Background: Vitamin C (VitC) has been proposed as a potential anti-cancer agent for prolonging progression-free survival (PFS) and overall survival (OS) in non-small-cell lung cancer (NSCLC) patients. However, VitC has only been shown to be effective for some patients, and the mechanism in those who have benefitted from it remains unknown. We aimed to explore whether gene expression could predict IVC benefit for patients with NSCLC. Methods: H1299 and PC9 cells were treated with VitC and high-throughput sequencing was used for screening differential genes. Data from the Kaplan-Meier Plotter and the Human Protein Atlas databases were used for analysis of patient prognoses. In a retrospective study, 153 NSCLC patients from our Cancer Center were selected and divided into a control group (n = 81) and VitC group (n = 72) for immunohistochemical staining and prognosis analysis.

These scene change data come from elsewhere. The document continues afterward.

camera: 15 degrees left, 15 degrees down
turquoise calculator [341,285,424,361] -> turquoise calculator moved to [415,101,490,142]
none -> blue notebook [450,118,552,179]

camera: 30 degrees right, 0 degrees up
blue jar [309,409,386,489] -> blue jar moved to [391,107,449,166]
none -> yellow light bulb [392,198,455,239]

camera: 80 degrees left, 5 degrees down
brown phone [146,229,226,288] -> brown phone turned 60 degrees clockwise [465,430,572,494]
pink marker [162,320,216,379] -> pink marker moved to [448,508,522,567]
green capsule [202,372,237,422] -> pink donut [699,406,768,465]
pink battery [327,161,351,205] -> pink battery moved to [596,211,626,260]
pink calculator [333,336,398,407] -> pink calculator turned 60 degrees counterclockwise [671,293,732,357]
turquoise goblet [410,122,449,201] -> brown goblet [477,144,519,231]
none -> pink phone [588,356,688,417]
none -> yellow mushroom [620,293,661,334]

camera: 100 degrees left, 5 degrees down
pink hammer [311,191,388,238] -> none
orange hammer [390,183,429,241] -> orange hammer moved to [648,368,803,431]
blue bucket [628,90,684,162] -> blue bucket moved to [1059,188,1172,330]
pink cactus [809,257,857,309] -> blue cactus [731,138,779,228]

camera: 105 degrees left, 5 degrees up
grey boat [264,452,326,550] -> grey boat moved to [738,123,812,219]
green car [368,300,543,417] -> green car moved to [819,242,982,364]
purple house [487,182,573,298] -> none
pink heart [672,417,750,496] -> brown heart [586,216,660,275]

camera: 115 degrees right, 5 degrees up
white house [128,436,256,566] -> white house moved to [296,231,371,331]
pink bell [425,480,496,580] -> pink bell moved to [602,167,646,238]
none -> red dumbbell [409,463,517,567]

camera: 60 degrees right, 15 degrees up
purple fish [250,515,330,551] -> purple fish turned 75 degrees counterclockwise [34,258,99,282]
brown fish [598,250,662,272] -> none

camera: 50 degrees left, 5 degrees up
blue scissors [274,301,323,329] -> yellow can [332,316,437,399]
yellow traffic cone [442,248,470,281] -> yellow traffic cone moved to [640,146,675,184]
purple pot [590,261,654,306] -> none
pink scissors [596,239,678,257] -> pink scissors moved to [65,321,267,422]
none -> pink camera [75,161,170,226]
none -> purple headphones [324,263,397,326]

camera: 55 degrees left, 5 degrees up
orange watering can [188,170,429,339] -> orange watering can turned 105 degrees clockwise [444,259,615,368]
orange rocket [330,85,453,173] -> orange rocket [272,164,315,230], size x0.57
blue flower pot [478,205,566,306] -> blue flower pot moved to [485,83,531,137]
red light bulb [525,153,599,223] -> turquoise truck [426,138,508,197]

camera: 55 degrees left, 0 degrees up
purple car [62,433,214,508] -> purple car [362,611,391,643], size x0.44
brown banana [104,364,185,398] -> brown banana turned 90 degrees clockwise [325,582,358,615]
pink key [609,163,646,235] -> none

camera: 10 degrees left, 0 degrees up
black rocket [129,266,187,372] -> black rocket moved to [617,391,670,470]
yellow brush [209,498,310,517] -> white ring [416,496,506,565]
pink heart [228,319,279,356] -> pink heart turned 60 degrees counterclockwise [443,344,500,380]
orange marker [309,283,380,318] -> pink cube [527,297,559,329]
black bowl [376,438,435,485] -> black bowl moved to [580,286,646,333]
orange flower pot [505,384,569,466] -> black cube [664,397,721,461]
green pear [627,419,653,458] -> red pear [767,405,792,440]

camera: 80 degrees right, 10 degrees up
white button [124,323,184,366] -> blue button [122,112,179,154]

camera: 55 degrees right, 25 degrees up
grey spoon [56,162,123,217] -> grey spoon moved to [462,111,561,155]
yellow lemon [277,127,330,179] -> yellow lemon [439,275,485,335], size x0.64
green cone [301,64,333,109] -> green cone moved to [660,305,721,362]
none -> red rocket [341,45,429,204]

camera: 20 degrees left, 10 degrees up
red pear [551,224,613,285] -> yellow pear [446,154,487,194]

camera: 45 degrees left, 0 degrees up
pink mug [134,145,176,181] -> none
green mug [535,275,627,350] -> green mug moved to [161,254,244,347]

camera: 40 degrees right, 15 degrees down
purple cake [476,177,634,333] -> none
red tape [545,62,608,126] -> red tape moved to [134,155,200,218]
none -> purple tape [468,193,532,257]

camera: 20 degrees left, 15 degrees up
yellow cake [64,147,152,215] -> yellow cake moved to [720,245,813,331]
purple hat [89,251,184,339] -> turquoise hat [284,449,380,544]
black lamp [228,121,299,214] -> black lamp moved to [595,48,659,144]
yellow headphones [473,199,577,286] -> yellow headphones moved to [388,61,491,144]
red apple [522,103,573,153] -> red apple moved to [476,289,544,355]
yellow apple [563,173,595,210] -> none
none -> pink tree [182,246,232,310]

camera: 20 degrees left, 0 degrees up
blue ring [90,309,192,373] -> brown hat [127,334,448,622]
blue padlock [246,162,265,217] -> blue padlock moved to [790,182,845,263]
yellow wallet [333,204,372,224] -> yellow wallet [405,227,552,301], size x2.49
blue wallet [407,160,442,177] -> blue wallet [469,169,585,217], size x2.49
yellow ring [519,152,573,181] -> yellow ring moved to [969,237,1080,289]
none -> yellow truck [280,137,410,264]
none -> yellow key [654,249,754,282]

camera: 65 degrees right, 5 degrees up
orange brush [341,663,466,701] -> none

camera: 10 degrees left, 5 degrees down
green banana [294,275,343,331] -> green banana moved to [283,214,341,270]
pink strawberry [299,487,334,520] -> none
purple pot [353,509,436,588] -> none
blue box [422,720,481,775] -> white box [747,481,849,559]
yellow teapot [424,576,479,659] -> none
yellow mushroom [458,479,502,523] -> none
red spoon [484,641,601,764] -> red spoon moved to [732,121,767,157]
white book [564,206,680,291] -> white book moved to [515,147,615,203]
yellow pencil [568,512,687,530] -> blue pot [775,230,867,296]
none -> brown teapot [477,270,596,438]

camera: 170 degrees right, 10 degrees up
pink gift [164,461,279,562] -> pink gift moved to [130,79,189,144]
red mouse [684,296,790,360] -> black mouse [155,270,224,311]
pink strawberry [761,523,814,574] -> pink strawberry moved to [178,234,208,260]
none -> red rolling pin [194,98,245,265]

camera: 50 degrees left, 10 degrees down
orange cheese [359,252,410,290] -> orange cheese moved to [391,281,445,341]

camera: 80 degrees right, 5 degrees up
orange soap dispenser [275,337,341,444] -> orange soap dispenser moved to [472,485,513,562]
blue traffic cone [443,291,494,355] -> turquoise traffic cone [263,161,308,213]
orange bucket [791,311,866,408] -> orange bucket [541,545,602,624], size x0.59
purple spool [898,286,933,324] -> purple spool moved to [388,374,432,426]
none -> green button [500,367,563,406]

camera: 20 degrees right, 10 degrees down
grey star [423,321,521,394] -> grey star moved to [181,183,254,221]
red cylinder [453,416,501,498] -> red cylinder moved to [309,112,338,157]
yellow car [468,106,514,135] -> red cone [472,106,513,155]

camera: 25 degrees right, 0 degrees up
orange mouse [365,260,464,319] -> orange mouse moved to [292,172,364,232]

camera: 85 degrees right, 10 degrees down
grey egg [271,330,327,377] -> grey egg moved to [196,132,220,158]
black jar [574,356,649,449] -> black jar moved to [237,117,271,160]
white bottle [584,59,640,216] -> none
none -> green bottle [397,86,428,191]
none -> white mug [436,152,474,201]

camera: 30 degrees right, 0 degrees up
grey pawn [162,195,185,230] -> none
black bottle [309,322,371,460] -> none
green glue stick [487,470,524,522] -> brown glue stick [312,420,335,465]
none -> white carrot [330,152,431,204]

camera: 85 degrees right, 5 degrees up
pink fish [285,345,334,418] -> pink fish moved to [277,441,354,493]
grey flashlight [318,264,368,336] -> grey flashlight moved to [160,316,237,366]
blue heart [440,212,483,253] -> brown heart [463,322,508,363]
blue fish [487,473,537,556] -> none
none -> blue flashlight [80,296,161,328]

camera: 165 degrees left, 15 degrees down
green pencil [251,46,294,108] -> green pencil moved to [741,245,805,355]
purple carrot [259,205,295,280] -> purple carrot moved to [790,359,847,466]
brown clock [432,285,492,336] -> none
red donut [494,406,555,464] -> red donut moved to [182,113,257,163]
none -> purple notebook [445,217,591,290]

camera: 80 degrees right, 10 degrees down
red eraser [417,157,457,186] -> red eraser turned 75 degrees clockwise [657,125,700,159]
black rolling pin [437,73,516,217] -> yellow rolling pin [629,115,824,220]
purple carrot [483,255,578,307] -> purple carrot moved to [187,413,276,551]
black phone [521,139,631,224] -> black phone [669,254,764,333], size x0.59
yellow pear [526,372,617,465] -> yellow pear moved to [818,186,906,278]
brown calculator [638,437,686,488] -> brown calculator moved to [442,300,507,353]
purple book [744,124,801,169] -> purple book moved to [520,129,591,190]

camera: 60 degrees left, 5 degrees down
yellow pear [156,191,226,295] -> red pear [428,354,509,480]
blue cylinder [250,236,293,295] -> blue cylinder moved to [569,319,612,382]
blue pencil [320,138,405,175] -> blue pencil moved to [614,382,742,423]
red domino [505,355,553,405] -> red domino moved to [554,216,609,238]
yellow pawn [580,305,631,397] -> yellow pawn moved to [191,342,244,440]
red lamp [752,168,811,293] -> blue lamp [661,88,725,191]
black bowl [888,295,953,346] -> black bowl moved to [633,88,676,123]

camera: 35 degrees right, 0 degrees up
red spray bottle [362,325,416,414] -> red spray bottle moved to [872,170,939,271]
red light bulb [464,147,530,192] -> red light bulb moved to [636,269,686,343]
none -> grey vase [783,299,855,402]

Results: As a result, ZNF507, DLX4, and DDIT4 were found to be upregulated, and SERPINB7, TMEM158 and SERPINE1 downregulated in NSCLC cell lines following VitC treatment. Combined patient data from the cohort analysis and online databases revealed that the downregulated genes, but not upregulated genes, presented an unfavorable prognostic predictor of OS in NSCLC patients. Further analysis showed that the combined three genes were more efficient at predicting survival than individually (AUC=0.77, 95%CI, 0.63-0.90). Moreover, high expression of SERPINB7, TMEM158, and SERPINE1 in resected tumour- tissues before VitC treatment was found to be associated with prolonged OS in patients with NSCLC who were treated with VitC. Conclusion: Overall, these data revealed that SERPINB7, TMEM158, and SERPINE1 formed a novel NSCLC prognosis gene set and could serve as a potential therapeutic target as well as predictive factor for VitC treatment in patients with NSCLC. Trial registration: Retrospectively registered (No: 2/2021-PRE-48) on July 13, 2021.